◆ Supplied data
|---|
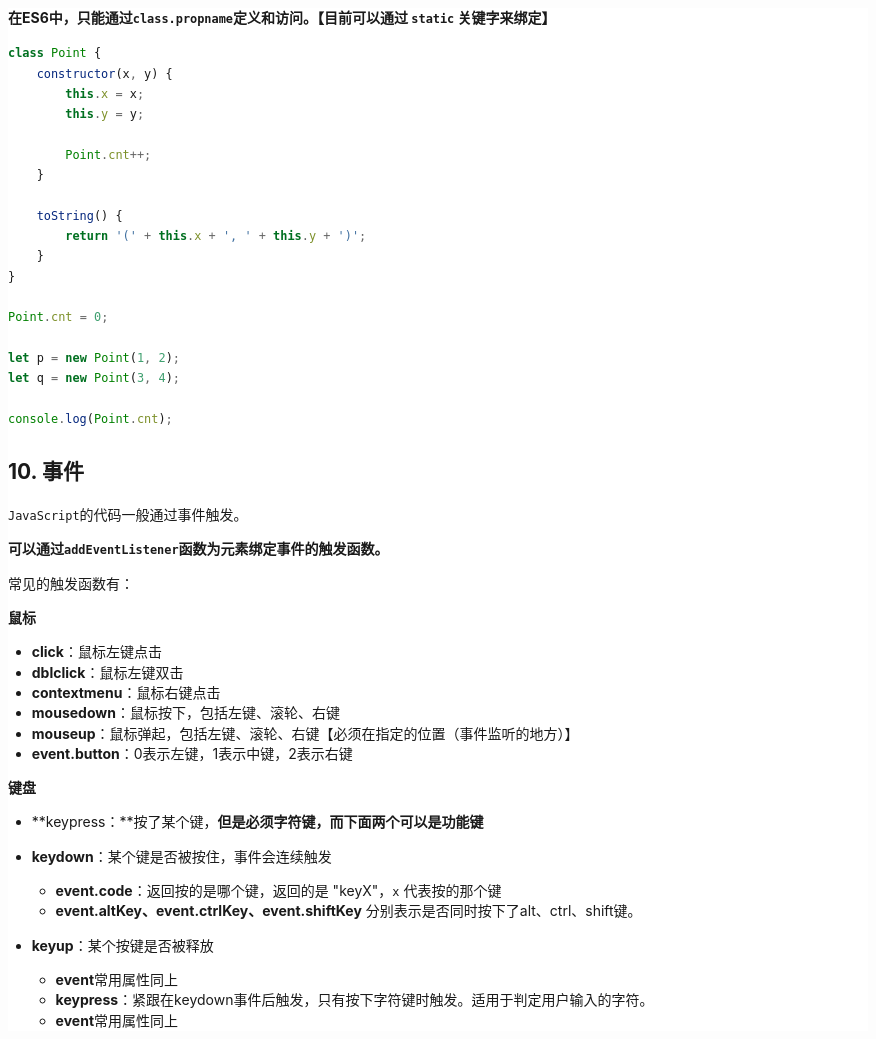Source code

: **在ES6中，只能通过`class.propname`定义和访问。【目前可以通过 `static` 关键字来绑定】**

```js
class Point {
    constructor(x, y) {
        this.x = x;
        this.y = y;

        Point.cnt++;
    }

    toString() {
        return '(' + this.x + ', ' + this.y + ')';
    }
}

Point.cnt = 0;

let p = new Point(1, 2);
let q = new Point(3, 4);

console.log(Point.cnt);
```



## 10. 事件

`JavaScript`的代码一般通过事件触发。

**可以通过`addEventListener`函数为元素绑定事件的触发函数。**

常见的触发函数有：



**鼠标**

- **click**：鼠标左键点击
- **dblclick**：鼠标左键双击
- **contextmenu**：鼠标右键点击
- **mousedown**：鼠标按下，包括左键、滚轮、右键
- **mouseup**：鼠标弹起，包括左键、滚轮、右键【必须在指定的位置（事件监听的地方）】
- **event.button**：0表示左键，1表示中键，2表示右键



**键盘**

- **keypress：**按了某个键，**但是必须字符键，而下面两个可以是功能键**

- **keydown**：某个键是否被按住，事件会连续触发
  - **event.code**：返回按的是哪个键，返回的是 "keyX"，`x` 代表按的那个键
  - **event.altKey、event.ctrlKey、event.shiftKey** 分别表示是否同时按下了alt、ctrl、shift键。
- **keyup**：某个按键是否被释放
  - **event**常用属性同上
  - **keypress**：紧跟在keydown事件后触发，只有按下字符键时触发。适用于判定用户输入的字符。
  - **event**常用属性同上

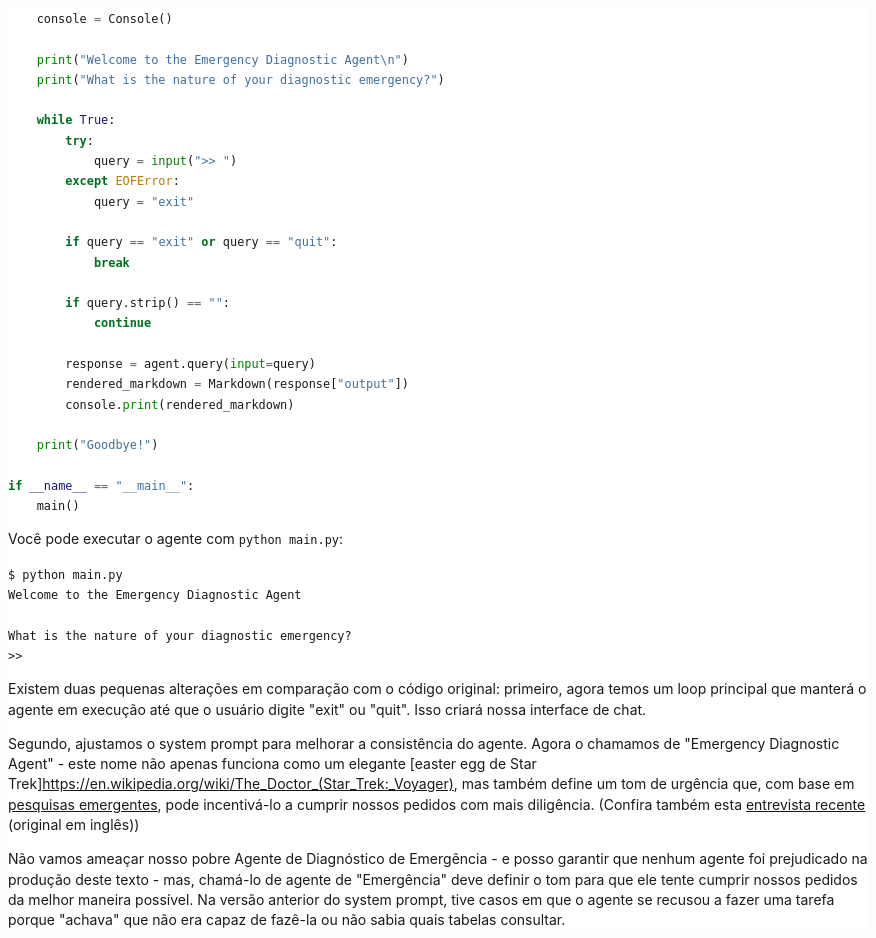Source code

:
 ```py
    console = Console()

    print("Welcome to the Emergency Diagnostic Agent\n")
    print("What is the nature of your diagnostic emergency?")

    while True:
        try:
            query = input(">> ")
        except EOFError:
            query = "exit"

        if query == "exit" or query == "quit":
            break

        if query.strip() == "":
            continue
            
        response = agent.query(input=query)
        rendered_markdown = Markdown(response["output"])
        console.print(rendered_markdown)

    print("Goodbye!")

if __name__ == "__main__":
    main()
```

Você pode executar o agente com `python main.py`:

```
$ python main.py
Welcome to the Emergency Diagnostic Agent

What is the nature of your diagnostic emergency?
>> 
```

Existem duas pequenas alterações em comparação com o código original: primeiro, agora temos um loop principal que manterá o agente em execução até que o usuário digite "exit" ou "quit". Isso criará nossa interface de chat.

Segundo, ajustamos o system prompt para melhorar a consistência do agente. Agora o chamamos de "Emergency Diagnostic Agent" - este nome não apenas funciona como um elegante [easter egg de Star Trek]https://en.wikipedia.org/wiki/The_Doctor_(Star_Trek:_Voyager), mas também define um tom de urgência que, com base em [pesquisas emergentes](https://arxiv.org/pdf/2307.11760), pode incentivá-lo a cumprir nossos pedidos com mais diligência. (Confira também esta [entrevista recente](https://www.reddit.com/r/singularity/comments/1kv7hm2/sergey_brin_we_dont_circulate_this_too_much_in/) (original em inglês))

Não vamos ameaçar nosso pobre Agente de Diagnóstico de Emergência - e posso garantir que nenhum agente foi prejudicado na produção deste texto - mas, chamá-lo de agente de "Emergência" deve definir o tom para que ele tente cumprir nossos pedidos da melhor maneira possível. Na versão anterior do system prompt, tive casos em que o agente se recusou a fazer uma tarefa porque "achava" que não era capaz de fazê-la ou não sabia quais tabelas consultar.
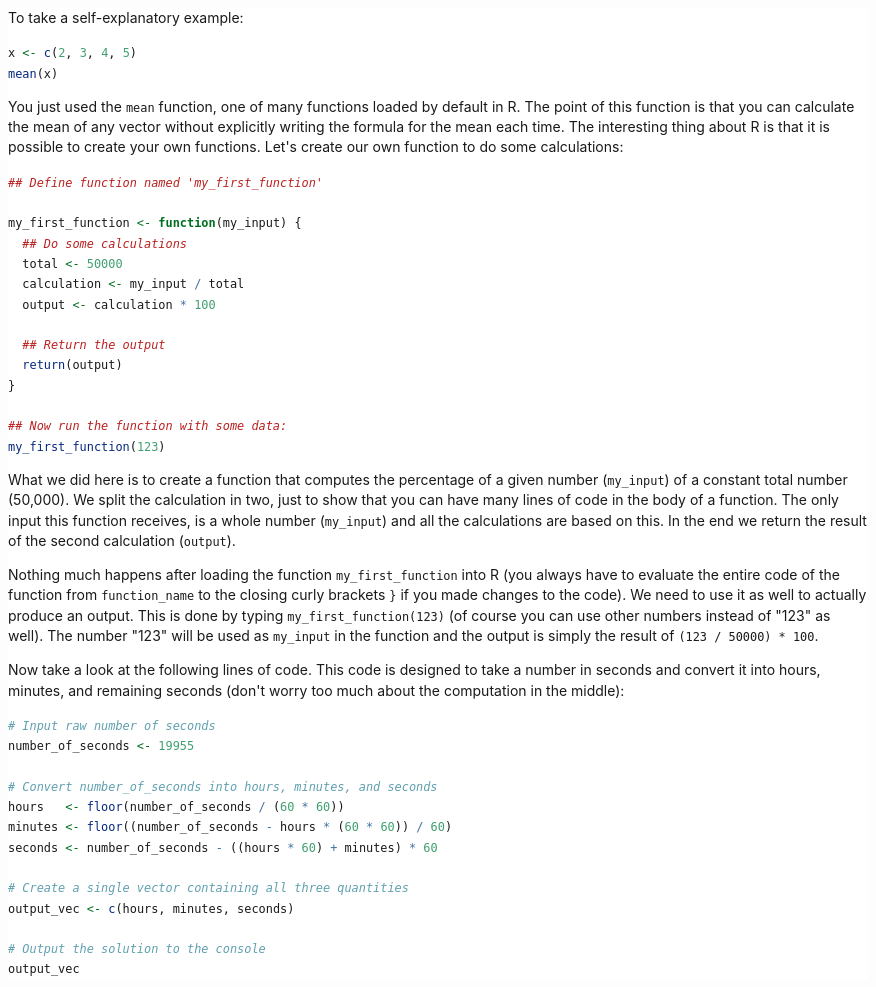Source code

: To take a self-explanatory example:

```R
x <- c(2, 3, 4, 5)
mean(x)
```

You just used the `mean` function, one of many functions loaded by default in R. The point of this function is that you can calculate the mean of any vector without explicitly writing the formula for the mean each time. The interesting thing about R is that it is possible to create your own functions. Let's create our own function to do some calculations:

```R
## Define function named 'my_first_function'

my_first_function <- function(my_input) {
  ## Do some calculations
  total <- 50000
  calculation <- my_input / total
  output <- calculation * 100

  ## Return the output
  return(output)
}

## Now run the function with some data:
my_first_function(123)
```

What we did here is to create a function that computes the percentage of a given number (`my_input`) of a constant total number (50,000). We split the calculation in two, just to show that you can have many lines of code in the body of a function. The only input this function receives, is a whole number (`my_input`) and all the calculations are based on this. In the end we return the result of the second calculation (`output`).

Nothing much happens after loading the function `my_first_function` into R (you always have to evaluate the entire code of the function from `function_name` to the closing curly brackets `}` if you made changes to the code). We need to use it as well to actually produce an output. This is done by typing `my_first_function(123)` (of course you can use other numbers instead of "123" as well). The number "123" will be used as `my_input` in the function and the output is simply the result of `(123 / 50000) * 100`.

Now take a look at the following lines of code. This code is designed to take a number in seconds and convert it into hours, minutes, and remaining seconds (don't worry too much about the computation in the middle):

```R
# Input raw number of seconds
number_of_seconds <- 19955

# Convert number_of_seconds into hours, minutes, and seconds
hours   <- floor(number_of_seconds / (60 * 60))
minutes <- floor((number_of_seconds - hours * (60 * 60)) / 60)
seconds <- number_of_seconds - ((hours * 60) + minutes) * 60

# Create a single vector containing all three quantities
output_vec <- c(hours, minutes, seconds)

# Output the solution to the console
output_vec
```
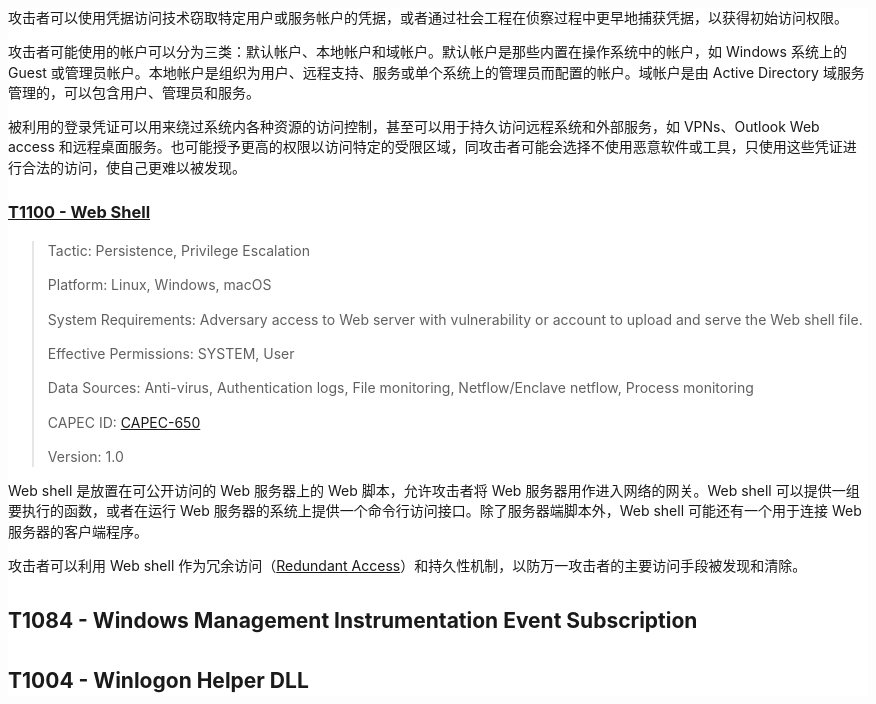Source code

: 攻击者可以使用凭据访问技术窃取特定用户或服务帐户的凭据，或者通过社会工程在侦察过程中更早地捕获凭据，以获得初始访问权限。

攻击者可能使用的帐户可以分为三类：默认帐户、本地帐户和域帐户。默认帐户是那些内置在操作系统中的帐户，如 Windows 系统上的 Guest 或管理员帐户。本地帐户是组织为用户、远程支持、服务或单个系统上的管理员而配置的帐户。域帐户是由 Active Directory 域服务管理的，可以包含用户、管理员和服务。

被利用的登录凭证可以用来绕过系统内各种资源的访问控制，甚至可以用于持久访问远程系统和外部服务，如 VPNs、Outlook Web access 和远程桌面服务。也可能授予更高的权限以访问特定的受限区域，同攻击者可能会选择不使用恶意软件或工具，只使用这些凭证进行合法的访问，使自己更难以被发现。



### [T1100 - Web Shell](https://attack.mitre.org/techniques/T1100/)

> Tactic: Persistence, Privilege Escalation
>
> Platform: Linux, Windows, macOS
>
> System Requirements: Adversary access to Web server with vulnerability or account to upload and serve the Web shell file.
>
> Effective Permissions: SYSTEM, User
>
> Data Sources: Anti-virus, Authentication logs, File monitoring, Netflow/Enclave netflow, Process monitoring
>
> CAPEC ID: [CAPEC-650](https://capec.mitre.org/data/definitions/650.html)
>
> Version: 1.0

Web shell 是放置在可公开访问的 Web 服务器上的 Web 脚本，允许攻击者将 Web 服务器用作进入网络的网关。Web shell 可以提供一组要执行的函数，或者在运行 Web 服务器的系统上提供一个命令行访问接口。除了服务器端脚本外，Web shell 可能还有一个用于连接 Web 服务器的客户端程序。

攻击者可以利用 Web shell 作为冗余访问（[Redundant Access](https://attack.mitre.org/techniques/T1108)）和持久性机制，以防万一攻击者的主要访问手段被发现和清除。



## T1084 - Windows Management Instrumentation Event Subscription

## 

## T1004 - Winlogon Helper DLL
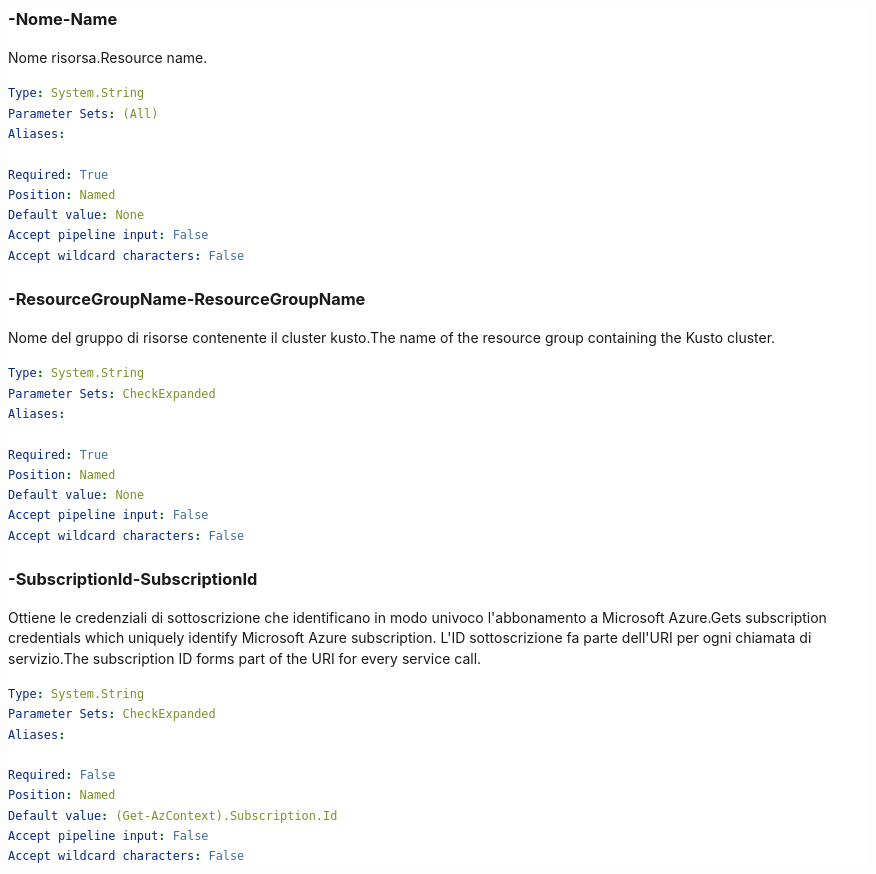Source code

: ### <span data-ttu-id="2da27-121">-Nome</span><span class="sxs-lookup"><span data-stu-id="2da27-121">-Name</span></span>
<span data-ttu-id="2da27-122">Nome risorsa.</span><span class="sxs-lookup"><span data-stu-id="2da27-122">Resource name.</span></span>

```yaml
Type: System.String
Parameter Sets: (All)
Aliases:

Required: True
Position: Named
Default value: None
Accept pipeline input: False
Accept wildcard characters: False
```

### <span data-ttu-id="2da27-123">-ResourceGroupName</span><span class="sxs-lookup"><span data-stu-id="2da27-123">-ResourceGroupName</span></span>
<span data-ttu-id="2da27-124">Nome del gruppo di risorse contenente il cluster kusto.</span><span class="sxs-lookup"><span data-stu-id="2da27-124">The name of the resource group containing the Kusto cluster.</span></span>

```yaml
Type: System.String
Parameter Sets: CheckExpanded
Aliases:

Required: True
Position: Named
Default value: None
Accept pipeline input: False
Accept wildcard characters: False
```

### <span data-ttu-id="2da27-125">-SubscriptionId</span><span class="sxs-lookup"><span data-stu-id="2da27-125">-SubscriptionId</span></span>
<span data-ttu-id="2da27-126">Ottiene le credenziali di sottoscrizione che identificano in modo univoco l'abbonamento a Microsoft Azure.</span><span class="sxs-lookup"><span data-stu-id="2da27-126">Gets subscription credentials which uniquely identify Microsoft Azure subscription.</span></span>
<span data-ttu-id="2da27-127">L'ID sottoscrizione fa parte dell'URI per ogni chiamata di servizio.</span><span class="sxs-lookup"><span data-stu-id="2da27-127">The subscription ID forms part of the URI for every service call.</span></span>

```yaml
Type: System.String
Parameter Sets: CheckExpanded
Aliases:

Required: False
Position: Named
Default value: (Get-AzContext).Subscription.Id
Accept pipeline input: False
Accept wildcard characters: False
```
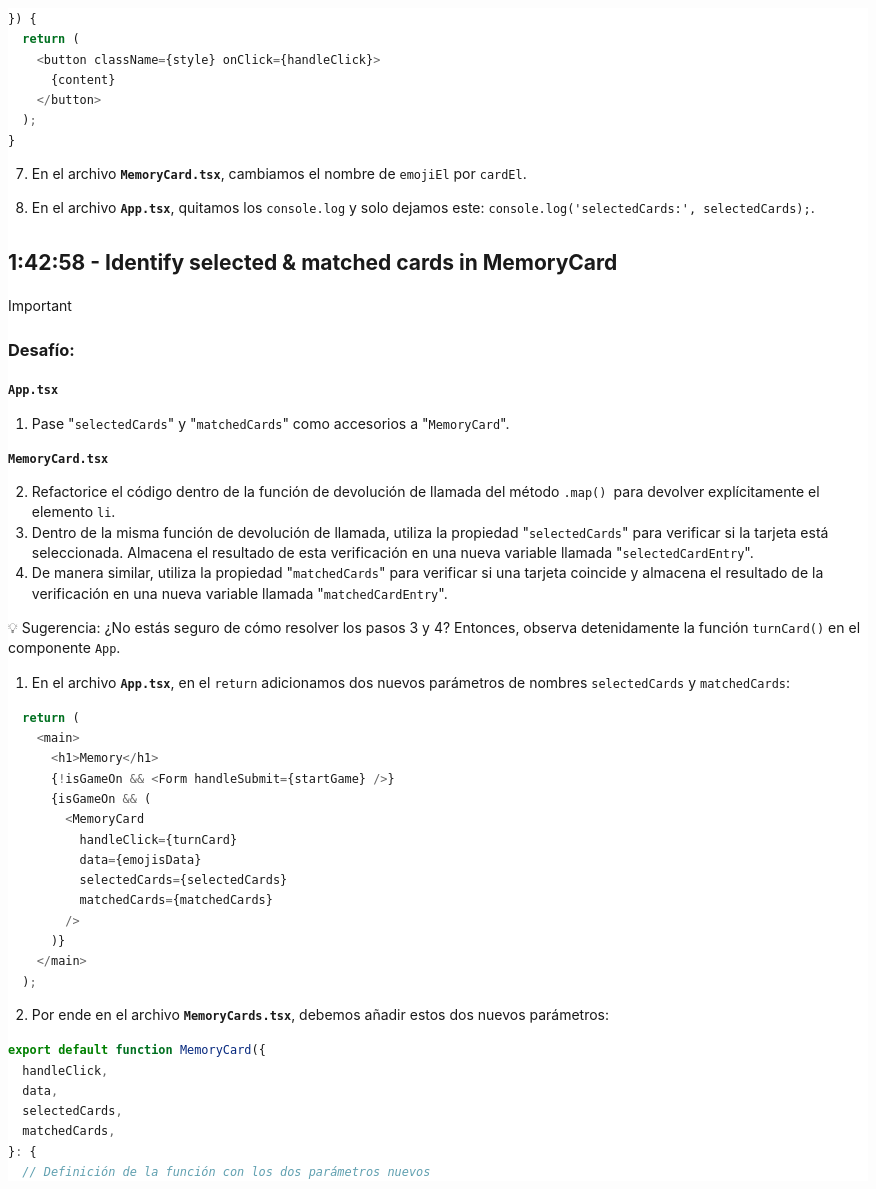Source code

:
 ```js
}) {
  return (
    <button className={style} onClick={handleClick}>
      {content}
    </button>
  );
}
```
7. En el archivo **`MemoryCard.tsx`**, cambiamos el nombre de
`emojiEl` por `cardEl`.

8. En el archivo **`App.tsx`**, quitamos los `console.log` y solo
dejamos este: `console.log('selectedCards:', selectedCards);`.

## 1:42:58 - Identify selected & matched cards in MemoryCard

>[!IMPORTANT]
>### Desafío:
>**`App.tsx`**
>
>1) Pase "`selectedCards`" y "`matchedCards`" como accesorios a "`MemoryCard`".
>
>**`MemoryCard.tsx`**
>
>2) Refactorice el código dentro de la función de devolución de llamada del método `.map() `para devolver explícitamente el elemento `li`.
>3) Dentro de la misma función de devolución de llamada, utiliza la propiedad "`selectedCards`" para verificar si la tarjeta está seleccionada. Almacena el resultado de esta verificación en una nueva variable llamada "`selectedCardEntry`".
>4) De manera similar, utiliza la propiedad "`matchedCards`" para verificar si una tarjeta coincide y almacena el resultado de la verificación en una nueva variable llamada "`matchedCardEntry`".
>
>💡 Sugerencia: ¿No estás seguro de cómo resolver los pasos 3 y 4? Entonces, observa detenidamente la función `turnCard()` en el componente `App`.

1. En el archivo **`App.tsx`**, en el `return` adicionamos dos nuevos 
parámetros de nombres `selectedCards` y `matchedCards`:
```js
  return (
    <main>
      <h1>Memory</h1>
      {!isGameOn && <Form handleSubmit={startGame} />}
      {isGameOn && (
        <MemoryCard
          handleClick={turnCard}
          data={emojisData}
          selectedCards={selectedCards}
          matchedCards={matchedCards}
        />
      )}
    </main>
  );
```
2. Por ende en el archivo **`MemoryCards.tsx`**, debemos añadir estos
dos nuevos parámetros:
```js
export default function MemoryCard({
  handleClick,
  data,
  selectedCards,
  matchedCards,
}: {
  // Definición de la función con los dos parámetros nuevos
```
|---|
◆ Instructions to follow
Using the listing above, gather each line that holds the string "floor" and copy it.

◆ Result for this exercise
hours   <- floor(number_of_seconds / (60 * 60))
minutes <- floor((number_of_seconds - hours * (60 * 60)) / 60)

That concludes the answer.